Intel® FPGA SDK for OpenCL™ Standard Edition: Best Practices Guide

ID 683176
Date 9/24/2018
Public
Document Table of Contents

3.8. Avoid Expensive Functions

Some functions are expensive to implement in FPGAs. Expensive functions might decrease kernel performance or require a large amount of hardware to implement.

The following functions are expensive:

  • Integer division and modulo (remainder) operators
  • Most floating-point operators except addition, multiplication, absolute value, and comparison
    Note: For more information on optimizing floating-point operations, refer to the Optimize Floating-Point Operations section.
  • Atomic functions

In contrast, inexpensive functions have minimal effects on kernel performance, and their implementation consumes minimal hardware.
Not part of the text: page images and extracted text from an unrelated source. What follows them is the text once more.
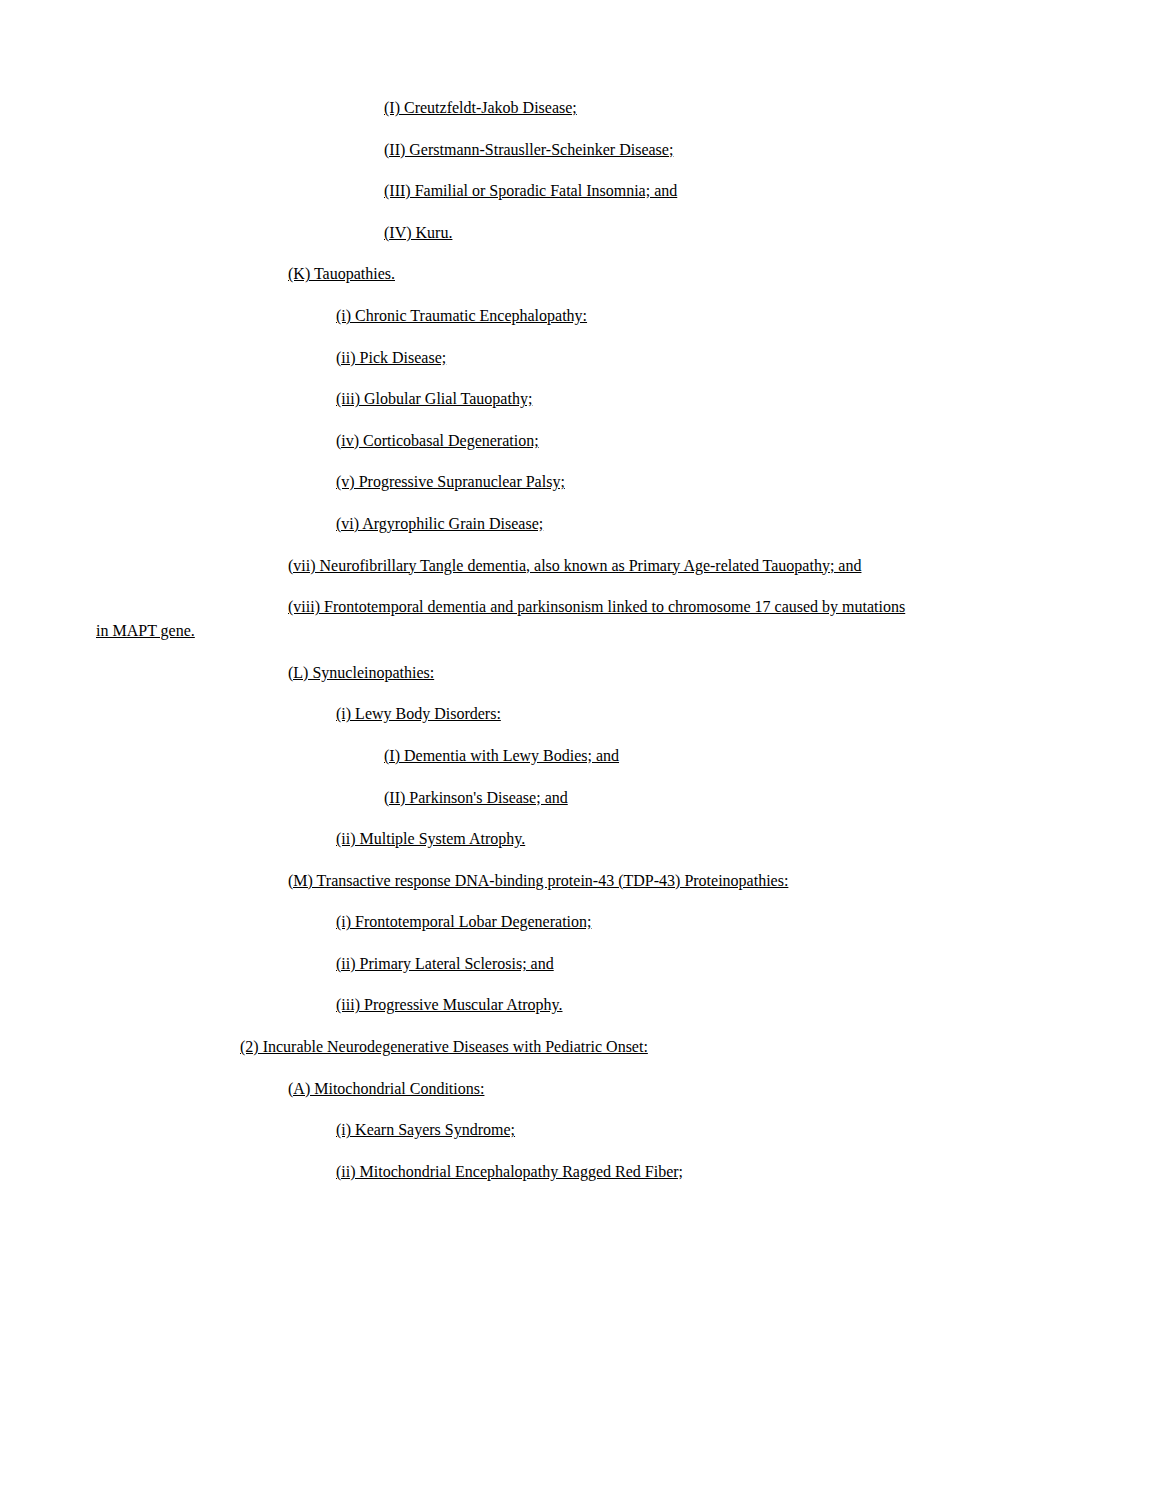(I) Creutzfeldt-Jakob Disease;
(II) Gerstmann-Strausller-Scheinker Disease;
(III) Familial or Sporadic Fatal Insomnia; and
(IV) Kuru.
(K) Tauopathies.
(i) Chronic Traumatic Encephalopathy:
(ii) Pick Disease;
(iii) Globular Glial Tauopathy;
(iv) Corticobasal Degeneration;
(v) Progressive Supranuclear Palsy;
(vi) Argyrophilic Grain Disease;
(vii) Neurofibrillary Tangle dementia, also known as Primary Age-related Tauopathy; and
(viii) Frontotemporal dementia and parkinsonism linked to chromosome 17 caused by mutations in MAPT gene.
(L) Synucleinopathies:
(i) Lewy Body Disorders:
(I) Dementia with Lewy Bodies; and
(II) Parkinson's Disease; and
(ii) Multiple System Atrophy.
(M) Transactive response DNA-binding protein-43 (TDP-43) Proteinopathies:
(i) Frontotemporal Lobar Degeneration;
(ii) Primary Lateral Sclerosis; and
(iii) Progressive Muscular Atrophy.
(2) Incurable Neurodegenerative Diseases with Pediatric Onset:
(A) Mitochondrial Conditions:
(i) Kearn Sayers Syndrome;
(ii) Mitochondrial Encephalopathy Ragged Red Fiber;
The following functions are inexpensive:

  • Binary logic operations such as AND, NAND, OR, NOR, XOR, and XNOR
  • Logical operations with one constant argument
  • Shift by constant
  • Integer multiplication and division by a constant that is a power of two

If an expensive function produces a new piece of data for every work-item in a work-group, it is beneficial to code it in a kernel. On the contrary, the code example below shows a case of an expensive floating-point operation (division) executed by every work-item in the NDRange:

__kernel void myKernel (__global const float * restrict a,
                        __global float * restrict b,
                        const float c, const float d)
{
   size_t gid = get_global_id(0);
   
   //inefficient since each work-item must calculate c divided by d
   b[gid] = a[gid] * (c / d); 
}

The result of this calculation is always the same. To avoid this redundant and hardware resource-intensive operation, perform the calculation in the host application and then pass the result to the kernel as an argument for all work-items in the NDRange to use. The modified code is shown below:

__kernel void myKernel (__global const float * restrict a,
                        __global float * restrict b,
                        const float c_divided_by_d)
{
   size_t gid = get_global_id(0);

   /*host calculates c divided by d once and passes it into  
   kernel to avoid redundant expensive calculations*/   
   b[gid] = a[gid] * c_divided_by_d;  						
}

The consolidates operations that are not work-item-dependent across the entire NDRange into a single operation. It then shares the result across all work-items. In the first code example, the offline compiler creates a single divider block shared by all work-items because division of c by d remains constant across all work-items. This optimization helps minimize the amount of redundant hardware. However, the implementation of an integer division requires a significant amount of hardware resources. Therefore, it is beneficial to off-load the division operation to the host processor and then pass the result as an argument to the kernel to conserve hardware resources.